About this task
Some lines in the entries contain the word "optical". Copy all of them.

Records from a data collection
_ _ _ _ _

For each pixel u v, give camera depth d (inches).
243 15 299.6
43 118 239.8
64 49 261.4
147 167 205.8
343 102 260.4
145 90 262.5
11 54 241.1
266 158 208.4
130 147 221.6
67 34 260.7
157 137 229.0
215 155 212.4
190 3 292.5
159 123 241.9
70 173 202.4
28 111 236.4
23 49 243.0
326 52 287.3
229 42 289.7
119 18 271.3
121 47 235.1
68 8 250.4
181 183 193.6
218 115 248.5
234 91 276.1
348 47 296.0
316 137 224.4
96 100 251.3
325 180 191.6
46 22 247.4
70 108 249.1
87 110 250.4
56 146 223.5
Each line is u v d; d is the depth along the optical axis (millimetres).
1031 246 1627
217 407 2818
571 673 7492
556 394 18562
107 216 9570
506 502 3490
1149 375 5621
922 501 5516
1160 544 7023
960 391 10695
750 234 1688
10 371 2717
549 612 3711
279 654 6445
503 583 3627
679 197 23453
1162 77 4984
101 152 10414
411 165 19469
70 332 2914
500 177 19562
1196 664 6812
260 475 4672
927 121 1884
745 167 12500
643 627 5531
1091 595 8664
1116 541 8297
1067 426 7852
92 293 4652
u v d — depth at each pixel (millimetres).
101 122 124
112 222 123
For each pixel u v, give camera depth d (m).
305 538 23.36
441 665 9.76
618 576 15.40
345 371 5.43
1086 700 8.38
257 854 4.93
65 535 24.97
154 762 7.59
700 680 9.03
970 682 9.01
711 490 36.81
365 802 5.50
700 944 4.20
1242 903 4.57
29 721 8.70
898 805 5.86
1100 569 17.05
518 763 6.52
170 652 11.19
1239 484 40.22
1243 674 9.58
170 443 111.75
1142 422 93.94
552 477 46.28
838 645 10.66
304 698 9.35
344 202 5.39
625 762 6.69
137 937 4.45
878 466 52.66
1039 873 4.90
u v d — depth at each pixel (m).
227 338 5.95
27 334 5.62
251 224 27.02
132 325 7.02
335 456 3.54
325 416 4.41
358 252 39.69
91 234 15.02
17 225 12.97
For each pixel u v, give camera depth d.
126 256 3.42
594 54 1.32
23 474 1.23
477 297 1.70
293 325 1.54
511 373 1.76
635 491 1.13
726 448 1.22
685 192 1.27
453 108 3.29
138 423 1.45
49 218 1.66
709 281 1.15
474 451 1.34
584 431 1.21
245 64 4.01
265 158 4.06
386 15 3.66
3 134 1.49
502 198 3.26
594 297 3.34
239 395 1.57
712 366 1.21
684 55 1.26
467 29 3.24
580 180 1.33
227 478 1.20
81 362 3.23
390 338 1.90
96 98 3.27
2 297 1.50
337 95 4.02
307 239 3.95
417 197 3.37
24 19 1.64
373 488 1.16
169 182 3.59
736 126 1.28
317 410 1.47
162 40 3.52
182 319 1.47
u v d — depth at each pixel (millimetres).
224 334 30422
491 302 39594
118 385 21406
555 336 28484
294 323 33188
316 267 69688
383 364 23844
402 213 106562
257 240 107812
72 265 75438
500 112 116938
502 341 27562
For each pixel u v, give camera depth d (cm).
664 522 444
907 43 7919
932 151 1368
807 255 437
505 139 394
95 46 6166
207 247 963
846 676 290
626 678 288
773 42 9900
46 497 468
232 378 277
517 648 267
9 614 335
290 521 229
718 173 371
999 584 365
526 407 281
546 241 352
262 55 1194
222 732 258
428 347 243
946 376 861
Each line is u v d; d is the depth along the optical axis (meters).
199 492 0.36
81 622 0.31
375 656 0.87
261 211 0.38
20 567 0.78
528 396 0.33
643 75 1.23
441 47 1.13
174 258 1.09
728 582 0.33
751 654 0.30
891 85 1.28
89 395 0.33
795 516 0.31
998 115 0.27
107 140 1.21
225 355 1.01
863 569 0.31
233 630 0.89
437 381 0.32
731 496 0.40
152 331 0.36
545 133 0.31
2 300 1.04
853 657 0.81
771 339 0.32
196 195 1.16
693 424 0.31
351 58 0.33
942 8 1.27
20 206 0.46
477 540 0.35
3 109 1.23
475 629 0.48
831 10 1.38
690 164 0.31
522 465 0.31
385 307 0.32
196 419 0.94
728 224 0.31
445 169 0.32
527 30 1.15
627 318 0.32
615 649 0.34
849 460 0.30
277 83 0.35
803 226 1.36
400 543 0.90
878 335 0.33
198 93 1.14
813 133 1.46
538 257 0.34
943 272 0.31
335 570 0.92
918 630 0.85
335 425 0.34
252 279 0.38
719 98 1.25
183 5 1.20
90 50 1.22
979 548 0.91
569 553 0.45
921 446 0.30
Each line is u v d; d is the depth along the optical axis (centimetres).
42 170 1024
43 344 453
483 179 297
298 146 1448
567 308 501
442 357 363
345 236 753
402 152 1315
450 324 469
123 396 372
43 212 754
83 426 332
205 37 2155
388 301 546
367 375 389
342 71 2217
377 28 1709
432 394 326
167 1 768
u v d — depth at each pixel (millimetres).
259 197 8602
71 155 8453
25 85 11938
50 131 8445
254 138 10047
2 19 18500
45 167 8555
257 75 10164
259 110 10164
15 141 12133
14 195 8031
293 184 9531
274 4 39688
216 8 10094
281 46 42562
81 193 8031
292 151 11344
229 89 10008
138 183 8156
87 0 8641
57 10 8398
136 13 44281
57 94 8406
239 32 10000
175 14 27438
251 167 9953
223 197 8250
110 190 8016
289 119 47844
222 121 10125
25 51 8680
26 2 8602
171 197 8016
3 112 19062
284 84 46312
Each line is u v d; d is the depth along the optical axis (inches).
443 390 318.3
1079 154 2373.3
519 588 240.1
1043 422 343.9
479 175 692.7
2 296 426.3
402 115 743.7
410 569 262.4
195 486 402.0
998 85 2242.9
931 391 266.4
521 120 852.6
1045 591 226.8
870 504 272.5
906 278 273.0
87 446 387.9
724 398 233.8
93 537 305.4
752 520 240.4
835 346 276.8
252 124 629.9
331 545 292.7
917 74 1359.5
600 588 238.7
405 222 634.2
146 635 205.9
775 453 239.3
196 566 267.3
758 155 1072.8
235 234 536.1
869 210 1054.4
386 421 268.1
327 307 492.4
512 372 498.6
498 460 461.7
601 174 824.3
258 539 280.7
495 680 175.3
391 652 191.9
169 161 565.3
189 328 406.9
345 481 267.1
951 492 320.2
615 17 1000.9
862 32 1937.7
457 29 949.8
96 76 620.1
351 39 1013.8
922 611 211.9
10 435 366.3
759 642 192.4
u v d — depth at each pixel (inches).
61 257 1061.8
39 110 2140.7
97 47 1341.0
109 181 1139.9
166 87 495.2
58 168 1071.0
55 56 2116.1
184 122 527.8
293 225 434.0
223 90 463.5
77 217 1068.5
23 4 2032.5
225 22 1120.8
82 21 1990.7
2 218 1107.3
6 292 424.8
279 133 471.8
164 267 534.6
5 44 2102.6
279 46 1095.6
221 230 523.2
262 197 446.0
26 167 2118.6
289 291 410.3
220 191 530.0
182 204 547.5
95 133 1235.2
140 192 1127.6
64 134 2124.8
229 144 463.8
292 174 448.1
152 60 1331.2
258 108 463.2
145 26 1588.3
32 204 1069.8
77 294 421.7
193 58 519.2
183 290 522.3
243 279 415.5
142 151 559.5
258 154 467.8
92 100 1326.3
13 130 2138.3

_ _ _ _ _

Result for this task
Each line is u v d; d is the depth along the optical axis (millimetres).
Each line is u v d; d is the depth along the optical axis (meters).
Each line is u v d; d is the depth along the optical axis (centimetres).
Each line is u v d; d is the depth along the optical axis (inches).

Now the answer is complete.